The expected output would look like this:
structure(list(ID = c("123", "123", "456", "789", "789"), REPORTER = c("ONE",
"ONE", "TWO", "THREE", "THREE"), VALUE1 = c("1", "1", "2", "1",
"1"), VALUE3 = c(NA, NA, "1", NA, NA), VALUE4 = c(NA, NA, "2",
"1", "1")), .Names = c("ID", "REPORTER", "VALUE1", "VALUE3",
"VALUE4"), row.names = c(1L, 2L, 3L, 5L, 6L), class = "data.frame")
The goal is to ensure data quality. I don't like to just remove the problem cases since I can use the not differing values for analysis. But I also do not like to just use one of the rows because this would lead to wrong conclusions if I had chosen the wrong values.
How can I do this?
I think this is what you are looking for:
library(reshape2)
DFL <- melt(cbind(rn = 1:nrow(DF), DF), id.vars=c("rn", "ID", "REPORTER"))

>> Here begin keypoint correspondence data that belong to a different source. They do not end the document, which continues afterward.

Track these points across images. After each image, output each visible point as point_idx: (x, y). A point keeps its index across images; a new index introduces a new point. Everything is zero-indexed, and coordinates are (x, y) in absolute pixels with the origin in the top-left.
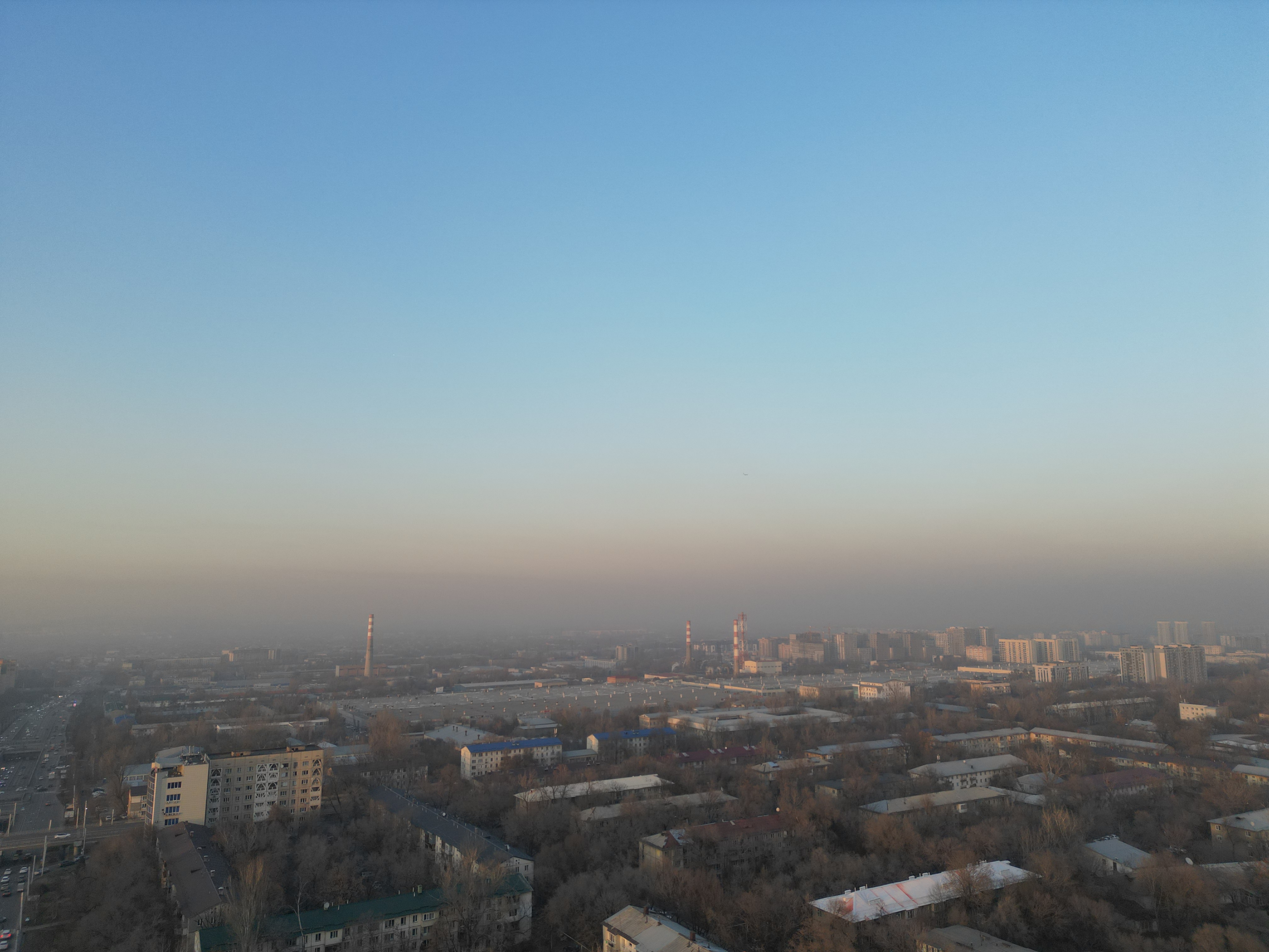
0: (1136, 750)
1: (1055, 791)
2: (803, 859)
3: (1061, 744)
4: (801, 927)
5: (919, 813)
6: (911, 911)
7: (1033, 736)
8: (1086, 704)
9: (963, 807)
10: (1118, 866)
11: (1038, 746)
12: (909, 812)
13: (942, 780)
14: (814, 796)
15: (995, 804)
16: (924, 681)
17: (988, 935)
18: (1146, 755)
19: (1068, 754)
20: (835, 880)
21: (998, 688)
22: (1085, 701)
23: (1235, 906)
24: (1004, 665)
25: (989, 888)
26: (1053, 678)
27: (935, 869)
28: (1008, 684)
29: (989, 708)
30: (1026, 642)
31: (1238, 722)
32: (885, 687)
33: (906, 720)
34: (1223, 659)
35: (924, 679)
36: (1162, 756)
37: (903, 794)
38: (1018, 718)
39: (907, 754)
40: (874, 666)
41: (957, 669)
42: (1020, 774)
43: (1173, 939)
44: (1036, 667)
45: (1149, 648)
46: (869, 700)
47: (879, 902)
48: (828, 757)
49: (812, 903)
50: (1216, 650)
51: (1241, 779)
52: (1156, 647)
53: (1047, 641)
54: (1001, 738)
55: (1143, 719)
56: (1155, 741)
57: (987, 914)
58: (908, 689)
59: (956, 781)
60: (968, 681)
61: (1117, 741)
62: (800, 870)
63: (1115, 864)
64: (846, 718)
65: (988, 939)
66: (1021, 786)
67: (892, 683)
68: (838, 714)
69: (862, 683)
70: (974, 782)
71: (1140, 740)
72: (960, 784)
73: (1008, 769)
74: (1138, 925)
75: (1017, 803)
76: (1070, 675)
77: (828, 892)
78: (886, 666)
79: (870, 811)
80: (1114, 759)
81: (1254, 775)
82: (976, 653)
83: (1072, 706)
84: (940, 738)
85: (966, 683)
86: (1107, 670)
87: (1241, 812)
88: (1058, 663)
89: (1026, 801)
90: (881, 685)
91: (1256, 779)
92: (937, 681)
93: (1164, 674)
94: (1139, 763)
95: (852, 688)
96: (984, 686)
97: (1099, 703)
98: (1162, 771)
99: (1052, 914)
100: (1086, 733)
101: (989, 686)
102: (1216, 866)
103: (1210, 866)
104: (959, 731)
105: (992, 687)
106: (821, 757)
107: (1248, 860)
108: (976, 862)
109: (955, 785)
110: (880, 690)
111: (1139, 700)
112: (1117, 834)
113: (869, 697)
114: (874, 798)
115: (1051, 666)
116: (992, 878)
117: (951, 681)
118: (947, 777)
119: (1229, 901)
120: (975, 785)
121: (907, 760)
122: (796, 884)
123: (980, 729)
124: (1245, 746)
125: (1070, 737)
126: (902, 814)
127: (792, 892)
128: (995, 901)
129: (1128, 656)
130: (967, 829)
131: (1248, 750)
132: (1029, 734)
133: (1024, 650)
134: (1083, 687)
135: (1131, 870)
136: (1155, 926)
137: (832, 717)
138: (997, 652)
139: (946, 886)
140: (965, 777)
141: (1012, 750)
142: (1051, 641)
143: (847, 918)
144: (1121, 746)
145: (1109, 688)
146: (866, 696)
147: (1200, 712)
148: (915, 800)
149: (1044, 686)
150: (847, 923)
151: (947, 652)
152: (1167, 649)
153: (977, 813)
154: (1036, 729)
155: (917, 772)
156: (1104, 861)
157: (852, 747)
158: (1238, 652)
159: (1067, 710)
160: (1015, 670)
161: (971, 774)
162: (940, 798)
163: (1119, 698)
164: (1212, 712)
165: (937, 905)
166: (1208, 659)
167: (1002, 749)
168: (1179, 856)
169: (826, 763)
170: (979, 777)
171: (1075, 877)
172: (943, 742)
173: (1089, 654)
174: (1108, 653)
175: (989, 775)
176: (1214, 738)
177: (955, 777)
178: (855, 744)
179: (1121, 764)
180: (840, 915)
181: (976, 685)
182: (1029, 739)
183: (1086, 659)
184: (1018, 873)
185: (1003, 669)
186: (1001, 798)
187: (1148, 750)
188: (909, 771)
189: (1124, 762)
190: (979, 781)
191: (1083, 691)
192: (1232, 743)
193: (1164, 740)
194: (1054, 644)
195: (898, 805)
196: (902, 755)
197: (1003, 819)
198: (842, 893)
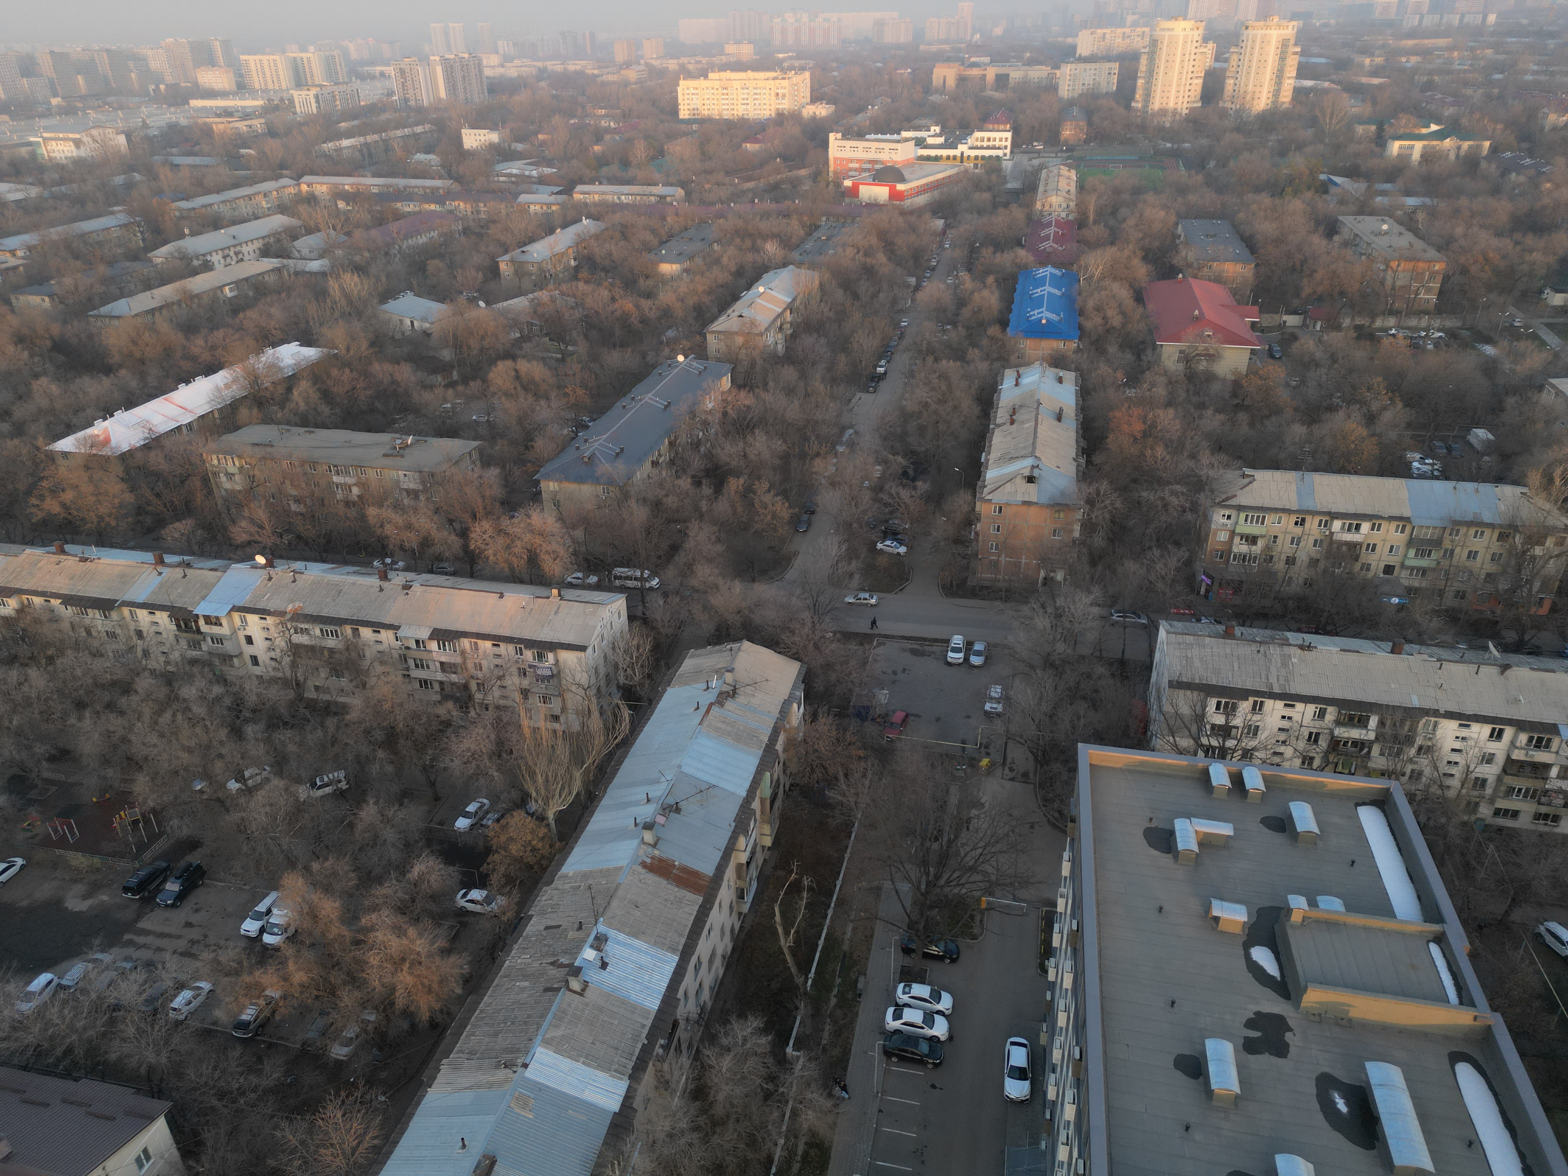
0: (421, 192)
1: (339, 252)
2: (20, 398)
3: (339, 194)
4: (41, 479)
5: (175, 307)
6: (189, 424)
7: (304, 187)
8: (362, 139)
9: (231, 290)
10: (416, 324)
11: (311, 199)
12: (161, 308)
13: (198, 259)
14: (13, 311)
15: (271, 279)
16: (145, 125)
17: (288, 427)
18: (433, 196)
19: (348, 204)
20: (76, 412)
21: (250, 127)
22: (360, 136)
23: (524, 339)
24: (253, 93)
25: (280, 376)
26: (318, 107)
27: (210, 370)
28: (263, 121)
29: (243, 156)
30: (277, 57)
31: (520, 147)
32: (86, 139)
33: (130, 186)
34: (502, 70)
35: (144, 122)
36: (449, 195)
37: (148, 286)
38: (282, 167)
39: (142, 233)
40: (59, 106)
41: (188, 104)
42: (295, 238)
43: (471, 383)
44: (295, 94)
45: (424, 59)
46: (64, 162)
47: (144, 424)
48: (20, 253)
49: (51, 447)
50: (494, 60)
51: (524, 210)
52: (432, 58)
53: (305, 55)
54: (265, 195)
55: (427, 152)
56: (440, 179)
57: (282, 405)
58: (122, 139)
59: (216, 258)
60: (208, 120)
61: (401, 182)
62: (20, 412)
63: (412, 322)
64: (34, 192)
65: (288, 431)
66: (299, 251)
67: (95, 132)
68: (19, 187)
69: (45, 135)
70: (240, 256)
71: (425, 178)
72: (222, 261)
73: (280, 233)
74: (439, 378)
75: (297, 273)
76: (338, 103)
77: (69, 429)
78: (79, 105)
79: (106, 317)
80: (399, 205)
81: (535, 204)
82: (211, 78)
83: (345, 143)
84: (184, 204)
85: (206, 124)
86: (380, 92)
87: (525, 245)
88: (321, 86)
89: (307, 269)
90: (78, 136)
91: (538, 207)
92: (163, 124)
93: (443, 94)
94: (426, 206)
95: (30, 144)
96: (232, 125)
97: (376, 137)
98: (451, 212)
99: (354, 388)
100: (365, 176)
101: (237, 125)
102: (505, 304)
103: (500, 305)
104: (208, 192)
105: (242, 126)
106: (8, 255)
107: (533, 292)
108: (259, 351)
109: (216, 263)
110: (78, 143)
111: (419, 129)
112: (411, 290)
113: (63, 156)
114: (107, 299)
115: (313, 91)
116: (282, 365)
117: (183, 122)
118: (204, 255)
119: (518, 335)
120: (242, 260)
121: (143, 240)
122: (19, 430)
123: (236, 186)
124: (527, 173)
125: (348, 183)
126: (152, 312)
127: (16, 441)
128: (289, 389)
129: (402, 72)
130: (241, 315)
131: (529, 177)
132: (299, 185)
133: (277, 71)
134: (354, 117)
135: (428, 325)
136: (455, 375)
137: (9, 192)
138: (241, 75)
139: (227, 386)
140: (227, 252)
141: (282, 209)
142: (308, 55)
143: (106, 452)
144: (405, 188)
145: (384, 117)
146: (57, 155)
147: (482, 138)
148: (166, 292)
149: (309, 120)
150: (107, 459)
151: (169, 79)
152: (445, 61)
153: (251, 294)
154: (307, 178)
155: (161, 255)
156: (401, 321)
157: (55, 233)
158: (517, 62)
159: (339, 150)
160: (269, 100)
161: (234, 246)
162: (200, 283)
163: (396, 128)
164: (494, 137)
165: (220, 410)
166: (488, 72)
167: (269, 209)
168: (473, 301)
169: (20, 262)
170: (245, 249)
171: (372, 344)
172: (189, 210)
173: (357, 73)
174: (379, 69)
175: (258, 245)
176: (499, 167)
177: (214, 254)
178: (60, 229)
179: (408, 209)
180: (94, 452)
181: (219, 126)
182: (300, 191)
183: (354, 79)
184: (311, 353)
185: (253, 99)
186: (278, 270)
187: (435, 190)
188: (149, 255)
189: (409, 207)
190: (246, 254)
191: (355, 122)
192: (515, 171)
193: (450, 176)
194: (313, 59)
195: (143, 301)
196: (135, 235)
197: (284, 295)
198: (90, 425)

DFL$value2 <- ave(DFL$value, DFL[c("ID", "REPORTER", "variable")],
FUN = function(x) {
ifelse(length(unique(x)) > 1, NA, x)
})
dcast(DFL, rn + ID + REPORTER ~ variable, value.var = "value2")
# rn ID REPORTER VALUE1 VALUE3 VALUE4
# 1 1 123 ONE 1 <NA> <NA>
# 2 2 123 ONE 1 <NA> <NA>
# 3 3 456 TWO 2 1 2
# 4 4 789 THREE 1 <NA> 1
# 5 5 789 THREE 1 <NA> 1
As you can see, I had to add a dummy "rn" supplementary ID variable to make sure that dcast wouldn't just collapse all the values into one row per ID+REPORTER combination.
Update
This is actually also entirely doable with base R's reshape and the ave step described above:
DFL <- reshape(DF, direction = "long",
varying = grep("VALUE", names(DF)), sep = "")
DFL <- within(DFL, {
VALUE <- ave(VALUE, ID, REPORTER, time, FUN = function(x)
ifelse(length(unique(x)) > 1, NA, x))
})
reshape(DFL)
# ID REPORTER id VALUE1 VALUE3 VALUE4
# 1.1 123 ONE 1 1 <NA> <NA>
# 2.1 123 ONE 2 1 <NA> <NA>
# 3.1 456 TWO 3 2 1 2
# 4.1 789 THREE 4 1 <NA> 1
# 5.1 789 THREE 5 1 <NA> 1
In the last line above, the attributes from the original reshape statement make it so we don't have to even worry about what arguments we need to put in. :-)
I created a function replaceDifferent() that looks like this:
replaceDifferent <- function(vector){
max <- max(vector)
min <- min(vector)
test <- max == min
if (!test){
return(NA)
}
else{
return(min(vector))
}
}
Then I melted the DF with melt() from the reshape package:
DFmelt <- melt(DF, id = c("ID", "REPORTER"))
After that I was able to apply the new function to the melted data frame wit ddply()
DFres <- ddply(DFmelt, .(ID, REPORTER, variable), function(x){replaceDifferent(x$value)})
To get the result data frame with duplicates removed I called dcast() on DFres:
DFres <- dcast(DFres, ID+REPORTER ~ variable)
This produces a slightly different output than the one I asked for, but is better in the way that I do not have to deal with duplicates anymore.